Joint position lists
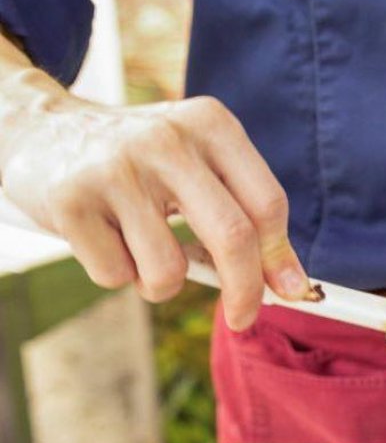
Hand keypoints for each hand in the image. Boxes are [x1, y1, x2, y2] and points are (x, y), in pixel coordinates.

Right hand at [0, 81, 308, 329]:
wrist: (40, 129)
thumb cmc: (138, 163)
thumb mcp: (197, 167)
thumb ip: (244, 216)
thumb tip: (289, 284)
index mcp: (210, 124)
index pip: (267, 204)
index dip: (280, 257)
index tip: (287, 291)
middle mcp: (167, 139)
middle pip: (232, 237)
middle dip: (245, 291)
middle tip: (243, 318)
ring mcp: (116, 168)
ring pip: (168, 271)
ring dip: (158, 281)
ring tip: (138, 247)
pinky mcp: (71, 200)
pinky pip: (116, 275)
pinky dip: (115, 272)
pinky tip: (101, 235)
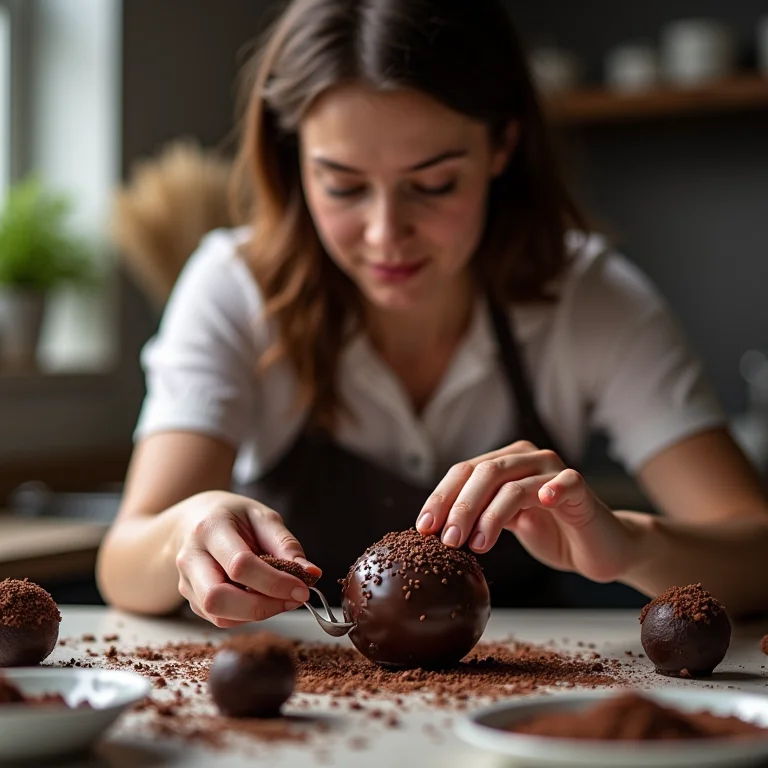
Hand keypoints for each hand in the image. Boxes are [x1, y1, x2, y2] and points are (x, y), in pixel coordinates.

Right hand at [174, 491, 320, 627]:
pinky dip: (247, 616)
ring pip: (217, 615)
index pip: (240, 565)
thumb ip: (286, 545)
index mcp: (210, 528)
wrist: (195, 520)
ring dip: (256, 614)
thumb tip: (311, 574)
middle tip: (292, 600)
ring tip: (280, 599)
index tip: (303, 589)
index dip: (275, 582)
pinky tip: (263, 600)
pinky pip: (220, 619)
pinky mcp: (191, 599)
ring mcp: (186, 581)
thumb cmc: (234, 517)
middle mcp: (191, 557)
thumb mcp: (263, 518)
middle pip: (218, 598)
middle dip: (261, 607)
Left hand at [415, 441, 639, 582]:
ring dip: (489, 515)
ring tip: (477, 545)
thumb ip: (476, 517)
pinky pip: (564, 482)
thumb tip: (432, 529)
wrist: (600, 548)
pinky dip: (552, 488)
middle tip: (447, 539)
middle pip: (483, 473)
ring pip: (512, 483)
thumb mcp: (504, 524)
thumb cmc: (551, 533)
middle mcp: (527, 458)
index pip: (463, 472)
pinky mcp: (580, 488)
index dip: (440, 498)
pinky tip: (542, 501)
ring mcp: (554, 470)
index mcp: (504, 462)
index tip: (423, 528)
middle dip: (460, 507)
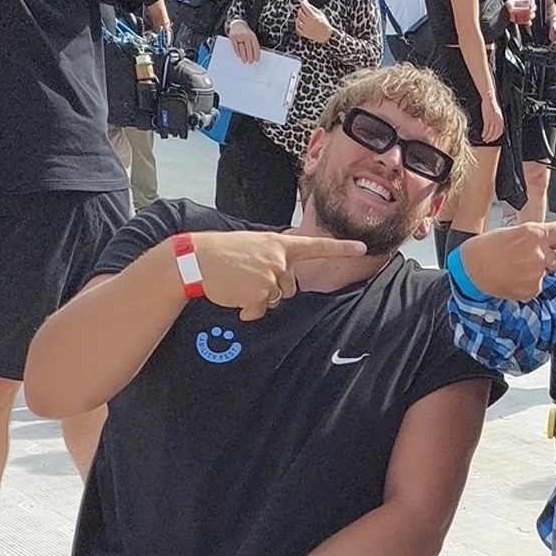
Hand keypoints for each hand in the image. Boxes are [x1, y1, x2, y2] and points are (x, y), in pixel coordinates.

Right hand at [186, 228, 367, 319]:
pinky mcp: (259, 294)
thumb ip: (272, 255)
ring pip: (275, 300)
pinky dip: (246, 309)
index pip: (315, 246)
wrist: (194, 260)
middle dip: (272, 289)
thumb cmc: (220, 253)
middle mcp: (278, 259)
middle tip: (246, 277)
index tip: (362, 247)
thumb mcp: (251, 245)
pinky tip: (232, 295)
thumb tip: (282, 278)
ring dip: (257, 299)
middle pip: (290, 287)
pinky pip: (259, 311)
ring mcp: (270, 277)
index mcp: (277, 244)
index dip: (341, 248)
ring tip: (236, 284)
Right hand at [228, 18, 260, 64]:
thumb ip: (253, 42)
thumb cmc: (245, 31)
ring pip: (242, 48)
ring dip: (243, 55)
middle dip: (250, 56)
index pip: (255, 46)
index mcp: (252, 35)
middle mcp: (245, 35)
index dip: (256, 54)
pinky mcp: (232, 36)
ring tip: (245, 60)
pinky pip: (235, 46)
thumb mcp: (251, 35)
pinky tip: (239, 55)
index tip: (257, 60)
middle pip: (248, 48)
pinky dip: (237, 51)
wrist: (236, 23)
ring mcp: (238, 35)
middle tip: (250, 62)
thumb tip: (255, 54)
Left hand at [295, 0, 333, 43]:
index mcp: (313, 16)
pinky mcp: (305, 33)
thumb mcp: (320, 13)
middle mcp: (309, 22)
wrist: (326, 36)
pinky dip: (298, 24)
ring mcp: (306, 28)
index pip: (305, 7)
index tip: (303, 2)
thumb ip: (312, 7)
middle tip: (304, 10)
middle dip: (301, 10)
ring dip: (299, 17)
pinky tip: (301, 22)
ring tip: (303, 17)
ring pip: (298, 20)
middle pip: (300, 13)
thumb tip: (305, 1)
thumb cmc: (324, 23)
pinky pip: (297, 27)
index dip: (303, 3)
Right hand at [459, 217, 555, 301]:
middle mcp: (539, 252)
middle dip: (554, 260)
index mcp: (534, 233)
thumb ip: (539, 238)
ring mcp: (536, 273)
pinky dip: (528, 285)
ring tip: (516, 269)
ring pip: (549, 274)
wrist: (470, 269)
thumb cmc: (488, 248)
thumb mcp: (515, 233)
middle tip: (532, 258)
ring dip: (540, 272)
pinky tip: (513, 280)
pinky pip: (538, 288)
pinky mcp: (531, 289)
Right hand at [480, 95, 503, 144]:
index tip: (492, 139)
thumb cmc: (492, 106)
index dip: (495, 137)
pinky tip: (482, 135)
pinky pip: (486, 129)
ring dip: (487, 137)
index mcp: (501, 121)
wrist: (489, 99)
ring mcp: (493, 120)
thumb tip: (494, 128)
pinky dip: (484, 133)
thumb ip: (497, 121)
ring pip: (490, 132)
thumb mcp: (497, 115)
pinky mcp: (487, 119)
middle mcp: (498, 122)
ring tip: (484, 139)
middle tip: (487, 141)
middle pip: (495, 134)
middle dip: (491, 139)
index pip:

* **Work to be completed**
All lines starting at the one holding "ring mcp: (493, 120)" and ending at the last line above must be output exactly, and no other line may appear.

* **Answer to this problem**
ring mcp: (493, 120)
thumb tip: (494, 128)
pinky dip: (484, 133)
thumb ip: (497, 121)
ring pip: (490, 132)
thumb mcp: (497, 115)
pinky mcp: (487, 119)
middle mcp: (498, 122)
ring tip: (484, 139)
middle tip: (487, 141)
middle pip: (495, 134)
middle dip: (491, 139)
index pip:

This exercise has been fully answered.